- TASK STATEMENT: Copy out the full basis of presentation note word for word.

- GIVEN TEXT:
· · · · · · ·

Basis of Presentation

Our condensed consolidated financial statements include all of the accounts of the Company and our subsidiaries. We have eliminated all significant intercompany transactions and balances in consolidation. In management’s opinion, all adjustments, consisting only of normal recurring accruals, necessary for a fair presentation of our condensed consolidated balance sheet as of September 30, 2014 and our condensed consolidated statements of operations for the three and nine months ended September 30, 2014 and 2013 have been made. The results set forth in our condensed consolidated statements of operations for the three and nine months ended September 30, 2014 and in our condensed consolidated statements of cash flows for the nine months ended September 30, 2014 are not necessarily indicative of the results to be expected for the full year. All amounts are in millions, except per share amounts, and approximate due to rounding. Some prior period amounts have been reclassified to conform to the current year presentation. These reclassifications, individually and in the aggregate, had no impact on our condensed consolidated financial condition, results of operations and cash flows.

· · · · · · ·

- DATASET EXTRACT:
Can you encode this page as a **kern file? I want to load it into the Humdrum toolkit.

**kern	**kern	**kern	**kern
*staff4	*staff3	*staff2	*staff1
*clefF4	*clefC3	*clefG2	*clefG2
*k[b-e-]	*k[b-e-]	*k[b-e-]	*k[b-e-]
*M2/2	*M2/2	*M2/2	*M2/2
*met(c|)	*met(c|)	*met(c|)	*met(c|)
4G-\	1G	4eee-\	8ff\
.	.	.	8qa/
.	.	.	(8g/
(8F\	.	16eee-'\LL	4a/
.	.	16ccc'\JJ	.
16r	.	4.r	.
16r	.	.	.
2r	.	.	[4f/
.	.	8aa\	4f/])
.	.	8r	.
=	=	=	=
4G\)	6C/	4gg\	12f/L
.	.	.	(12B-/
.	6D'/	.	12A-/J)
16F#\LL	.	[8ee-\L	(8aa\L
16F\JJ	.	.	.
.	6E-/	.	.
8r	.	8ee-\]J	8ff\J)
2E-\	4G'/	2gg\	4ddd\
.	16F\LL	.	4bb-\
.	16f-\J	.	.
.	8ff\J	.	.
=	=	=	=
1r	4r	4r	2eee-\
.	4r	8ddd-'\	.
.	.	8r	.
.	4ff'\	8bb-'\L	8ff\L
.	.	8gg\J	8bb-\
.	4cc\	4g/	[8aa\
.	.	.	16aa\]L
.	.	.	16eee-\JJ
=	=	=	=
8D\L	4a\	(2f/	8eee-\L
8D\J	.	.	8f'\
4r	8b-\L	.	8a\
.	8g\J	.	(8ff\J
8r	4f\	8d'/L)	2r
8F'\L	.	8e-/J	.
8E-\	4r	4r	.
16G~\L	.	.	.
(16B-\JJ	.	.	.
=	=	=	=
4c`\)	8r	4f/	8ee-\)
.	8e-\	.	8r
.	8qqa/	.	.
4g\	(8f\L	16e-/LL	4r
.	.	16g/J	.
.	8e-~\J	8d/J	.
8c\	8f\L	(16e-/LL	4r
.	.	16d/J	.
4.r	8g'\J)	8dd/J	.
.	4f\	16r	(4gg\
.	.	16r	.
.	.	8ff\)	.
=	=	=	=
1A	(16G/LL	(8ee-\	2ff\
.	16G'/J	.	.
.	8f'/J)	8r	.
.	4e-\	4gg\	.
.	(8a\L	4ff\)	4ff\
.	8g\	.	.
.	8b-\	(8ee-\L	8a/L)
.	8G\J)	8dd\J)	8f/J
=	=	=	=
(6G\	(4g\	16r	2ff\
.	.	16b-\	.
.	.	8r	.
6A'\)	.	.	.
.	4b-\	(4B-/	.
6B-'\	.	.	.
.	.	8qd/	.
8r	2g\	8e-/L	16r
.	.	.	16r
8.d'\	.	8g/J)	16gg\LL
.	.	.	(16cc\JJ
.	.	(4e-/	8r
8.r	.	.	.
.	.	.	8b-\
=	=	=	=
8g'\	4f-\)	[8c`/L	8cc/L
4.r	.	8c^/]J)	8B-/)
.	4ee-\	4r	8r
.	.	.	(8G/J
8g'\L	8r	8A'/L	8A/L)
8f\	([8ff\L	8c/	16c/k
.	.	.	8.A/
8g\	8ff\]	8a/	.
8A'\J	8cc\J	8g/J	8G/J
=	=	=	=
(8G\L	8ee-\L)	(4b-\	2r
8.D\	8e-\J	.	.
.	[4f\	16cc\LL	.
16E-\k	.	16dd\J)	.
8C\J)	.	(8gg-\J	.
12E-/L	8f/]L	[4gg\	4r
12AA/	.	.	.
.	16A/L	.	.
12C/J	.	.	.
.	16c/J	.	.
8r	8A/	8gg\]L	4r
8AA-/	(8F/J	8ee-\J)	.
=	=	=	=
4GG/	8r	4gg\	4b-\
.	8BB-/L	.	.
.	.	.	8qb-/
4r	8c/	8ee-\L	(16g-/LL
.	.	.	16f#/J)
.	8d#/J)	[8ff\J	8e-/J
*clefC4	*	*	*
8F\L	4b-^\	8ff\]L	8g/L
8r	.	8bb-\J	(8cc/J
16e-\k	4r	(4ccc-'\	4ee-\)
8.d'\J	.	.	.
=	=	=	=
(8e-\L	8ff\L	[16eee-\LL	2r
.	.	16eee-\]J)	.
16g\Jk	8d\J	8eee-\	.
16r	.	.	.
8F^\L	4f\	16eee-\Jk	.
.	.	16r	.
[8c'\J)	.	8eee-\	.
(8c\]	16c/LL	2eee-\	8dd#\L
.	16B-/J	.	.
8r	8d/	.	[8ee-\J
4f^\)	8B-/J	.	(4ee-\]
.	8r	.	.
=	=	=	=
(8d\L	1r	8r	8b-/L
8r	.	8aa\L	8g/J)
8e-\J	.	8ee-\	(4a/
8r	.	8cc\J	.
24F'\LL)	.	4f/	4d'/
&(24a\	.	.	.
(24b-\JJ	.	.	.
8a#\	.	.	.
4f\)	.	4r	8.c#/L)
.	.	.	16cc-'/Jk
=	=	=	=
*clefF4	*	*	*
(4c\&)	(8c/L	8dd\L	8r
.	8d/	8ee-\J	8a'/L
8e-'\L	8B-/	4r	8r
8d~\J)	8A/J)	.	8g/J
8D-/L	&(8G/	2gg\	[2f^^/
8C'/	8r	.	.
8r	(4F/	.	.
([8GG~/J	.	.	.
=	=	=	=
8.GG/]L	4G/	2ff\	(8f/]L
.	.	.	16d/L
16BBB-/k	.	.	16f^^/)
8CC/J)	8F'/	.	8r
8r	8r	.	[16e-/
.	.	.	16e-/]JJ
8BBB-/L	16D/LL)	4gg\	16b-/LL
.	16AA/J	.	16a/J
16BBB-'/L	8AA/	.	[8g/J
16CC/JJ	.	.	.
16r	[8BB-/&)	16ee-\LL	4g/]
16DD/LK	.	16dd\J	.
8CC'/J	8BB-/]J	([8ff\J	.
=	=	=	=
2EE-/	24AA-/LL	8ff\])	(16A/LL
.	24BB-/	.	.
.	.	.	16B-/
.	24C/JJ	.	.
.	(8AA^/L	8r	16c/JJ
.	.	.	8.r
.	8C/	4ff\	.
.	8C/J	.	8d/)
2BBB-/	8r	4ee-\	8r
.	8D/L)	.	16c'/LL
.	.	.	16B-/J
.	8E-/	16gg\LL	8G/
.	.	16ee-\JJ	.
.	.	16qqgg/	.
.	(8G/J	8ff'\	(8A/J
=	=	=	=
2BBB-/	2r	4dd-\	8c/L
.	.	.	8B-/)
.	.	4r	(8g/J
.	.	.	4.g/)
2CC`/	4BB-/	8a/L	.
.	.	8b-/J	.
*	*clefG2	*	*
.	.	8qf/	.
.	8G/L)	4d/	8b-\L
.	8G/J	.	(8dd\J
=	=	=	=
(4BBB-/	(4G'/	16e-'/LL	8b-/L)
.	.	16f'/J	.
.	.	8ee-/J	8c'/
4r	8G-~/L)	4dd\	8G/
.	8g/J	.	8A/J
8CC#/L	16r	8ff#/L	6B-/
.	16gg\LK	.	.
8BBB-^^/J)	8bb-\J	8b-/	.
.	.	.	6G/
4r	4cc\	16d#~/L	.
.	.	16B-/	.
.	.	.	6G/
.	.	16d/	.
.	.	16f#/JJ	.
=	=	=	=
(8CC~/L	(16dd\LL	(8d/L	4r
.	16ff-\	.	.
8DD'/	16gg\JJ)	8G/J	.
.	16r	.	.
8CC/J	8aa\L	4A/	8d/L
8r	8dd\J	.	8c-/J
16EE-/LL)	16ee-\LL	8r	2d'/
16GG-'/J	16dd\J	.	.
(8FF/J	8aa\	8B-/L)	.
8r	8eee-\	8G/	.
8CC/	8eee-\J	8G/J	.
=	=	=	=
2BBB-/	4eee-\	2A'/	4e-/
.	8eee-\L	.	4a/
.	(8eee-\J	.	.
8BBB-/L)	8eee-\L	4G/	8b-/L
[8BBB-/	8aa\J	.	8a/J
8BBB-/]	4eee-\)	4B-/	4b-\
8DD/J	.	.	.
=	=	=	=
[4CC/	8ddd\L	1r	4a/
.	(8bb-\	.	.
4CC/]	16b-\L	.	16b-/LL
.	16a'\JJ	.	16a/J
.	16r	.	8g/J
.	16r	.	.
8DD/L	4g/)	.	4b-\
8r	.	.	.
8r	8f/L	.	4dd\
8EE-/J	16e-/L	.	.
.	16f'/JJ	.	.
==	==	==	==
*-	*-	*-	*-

· · · · · · ·

- SOLUTION BELOW:
Basis of Presentation

Our condensed consolidated financial statements include all of the accounts of the Company and our subsidiaries. We have eliminated all significant intercompany transactions and balances in consolidation. In management’s opinion, all adjustments, consisting only of normal recurring accruals, necessary for a fair presentation of our condensed consolidated balance sheet as of September 30, 2014 and our condensed consolidated statements of operations for the three and nine months ended September 30, 2014 and 2013 have been made. The results set forth in our condensed consolidated statements of operations for the three and nine months ended September 30, 2014 and in our condensed consolidated statements of cash flows for the nine months ended September 30, 2014 are not necessarily indicative of the results to be expected for the full year. All amounts are in millions, except per share amounts, and approximate due to rounding. Some prior period amounts have been reclassified to conform to the current year presentation. These reclassifications, individually and in the aggregate, had no impact on our condensed consolidated financial condition, results of operations and cash flows.